The vote signals that Ms. Merkel has only a bare four votes to spare in her continuing efforts to keep an increasingly reluctant Germany in a leadership role in managing the sovereign debt crisis. A
dditional votes in the future will have to threat the same needle that made today’s vote so critical and consequential.
In addition, the Chancellor has little time to savor her victory.
As the Bundestag was voting, interest rates on newly issued Italian government bonds jumped sharply, a key sign of market skepticism regarding Italy’s efforts to reign in its nation deficit and tackle its national debt.
At the same time, Ms Merkel herself opened the door to modifying an EU agreement which is to provide more than 100 billion euros to the Greek government if an official audit of Greek austerity measures concludes that the Mediterranean nation has not met key budget and economic targets.
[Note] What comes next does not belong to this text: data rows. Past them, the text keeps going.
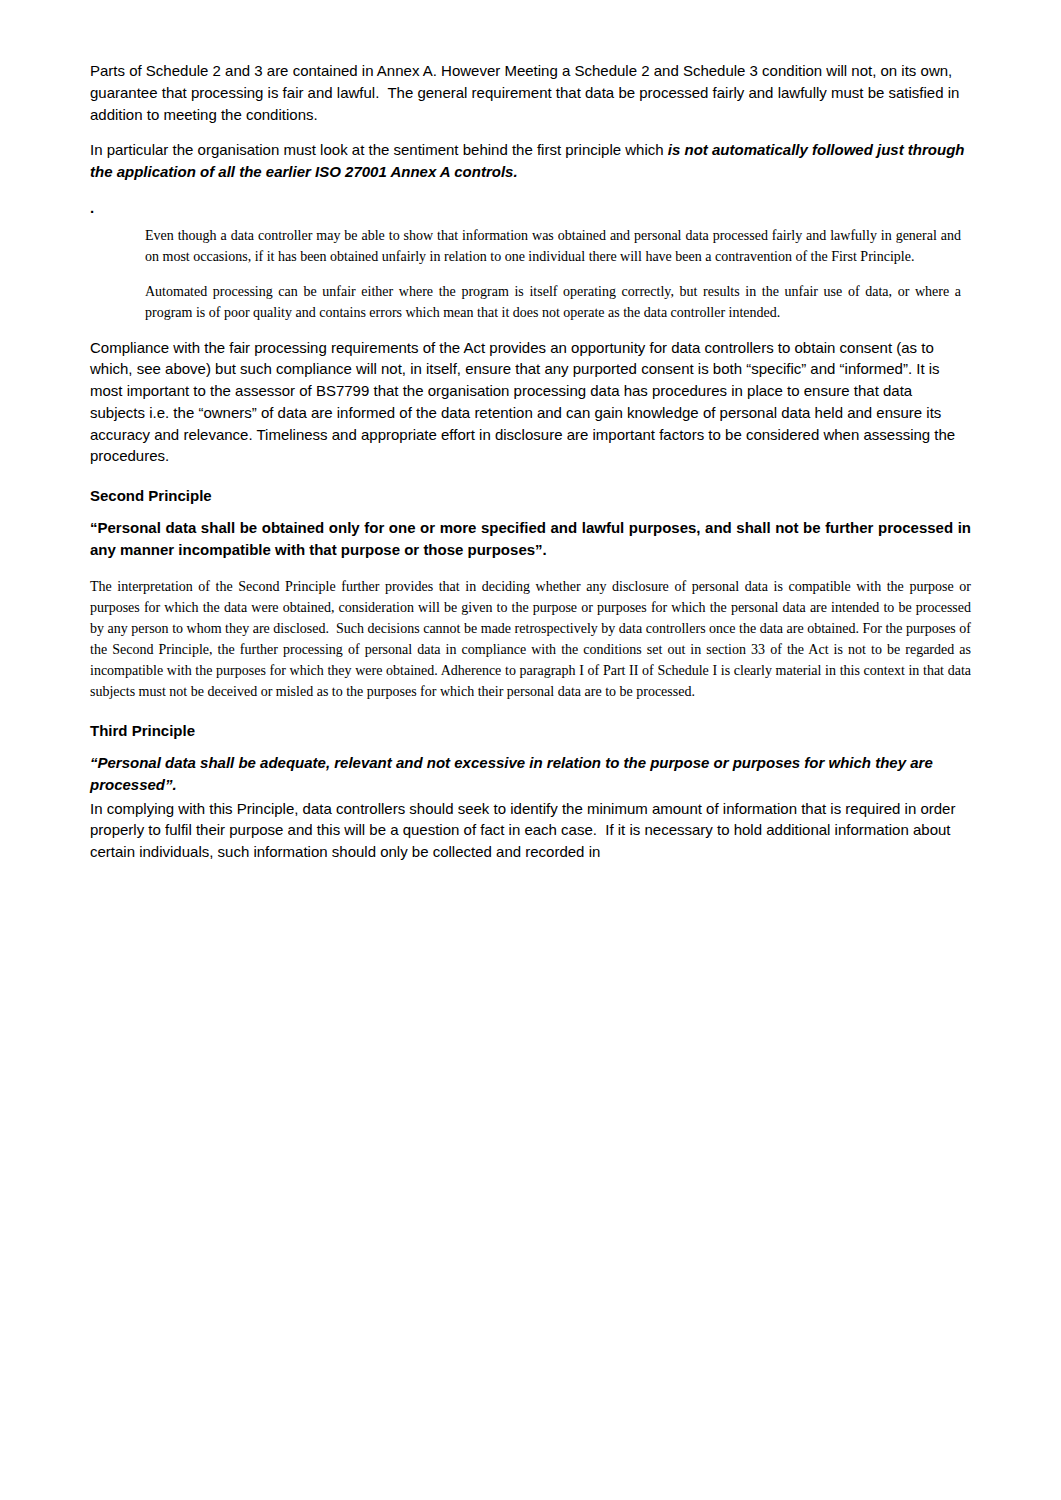Parts of Schedule 2 and 3 are contained in Annex A. However Meeting a Schedule 2 and Schedule 3 condition will not, on its own, guarantee that processing is fair and lawful. The general requirement that data be processed fairly and lawfully must be satisfied in addition to meeting the conditions.
In particular the organisation must look at the sentiment behind the first principle which is not automatically followed just through the application of all the earlier ISO 27001 Annex A controls.
.
Even though a data controller may be able to show that information was obtained and personal data processed fairly and lawfully in general and on most occasions, if it has been obtained unfairly in relation to one individual there will have been a contravention of the First Principle.
Automated processing can be unfair either where the program is itself operating correctly, but results in the unfair use of data, or where a program is of poor quality and contains errors which mean that it does not operate as the data controller intended.
Compliance with the fair processing requirements of the Act provides an opportunity for data controllers to obtain consent (as to which, see above) but such compliance will not, in itself, ensure that any purported consent is both “specific” and “informed”. It is most important to the assessor of BS7799 that the organisation processing data has procedures in place to ensure that data subjects i.e. the “owners” of data are informed of the data retention and can gain knowledge of personal data held and ensure its accuracy and relevance. Timeliness and appropriate effort in disclosure are important factors to be considered when assessing the procedures.
Second Principle
“Personal data shall be obtained only for one or more specified and lawful purposes, and shall not be further processed in any manner incompatible with that purpose or those purposes”.
The interpretation of the Second Principle further provides that in deciding whether any disclosure of personal data is compatible with the purpose or purposes for which the data were obtained, consideration will be given to the purpose or purposes for which the personal data are intended to be processed by any person to whom they are disclosed. Such decisions cannot be made retrospectively by data controllers once the data are obtained. For the purposes of the Second Principle, the further processing of personal data in compliance with the conditions set out in section 33 of the Act is not to be regarded as incompatible with the purposes for which they were obtained. Adherence to paragraph I of Part II of Schedule I is clearly material in this context in that data subjects must not be deceived or misled as to the purposes for which their personal data are to be processed.
Third Principle
“Personal data shall be adequate, relevant and not excessive in relation to the purpose or purposes for which they are processed”.
In complying with this Principle, data controllers should seek to identify the minimum amount of information that is required in order properly to fulfil their purpose and this will be a question of fact in each case. If it is necessary to hold additional information about certain individuals, such information should only be collected and recorded in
Greece will begin defaulting on its debt in mi-October without an infusion of additional financing.
Any delay or modification in the Greek aid package will likely spook investors and magnify other budgetary or economic shortcomings in the EU as a whole, such as private bank exposure to bad sovereign debt, continuing government deficits and a significant slowdown in GDP growth continent-wide.
Indeed, events in Europe may be moving much faster than parliaments and policy makers can to address the sovereign debt crisis.
For instance, while Germany is now on board with an expanded EFSF, a requirement that EU policy changes be unanimous leaves the EFSF hostage to other, smaller countries – Slovakia – that could still sink the expanded facility.
And as the other EU countries debate the latest proposal on the EFSF facility, financial analysts across Europe are concluding that even an expanded 440 billion euro facility is wholly inadequate to meet the potential challenges of the sovereign debt crisis, as slow growth and exploding government spending contribute to accelerated financial disintegration in at-risk countries.
These analysts are calling for a facility as large as 2-3 trillion euros; a size that would dwarf TARP and the Obama Stimulus combined.
For Germany and her Chancellor, a major bullet was dodged today. But today’s vote was only a fleeting, positive step, with many difficult days ahead.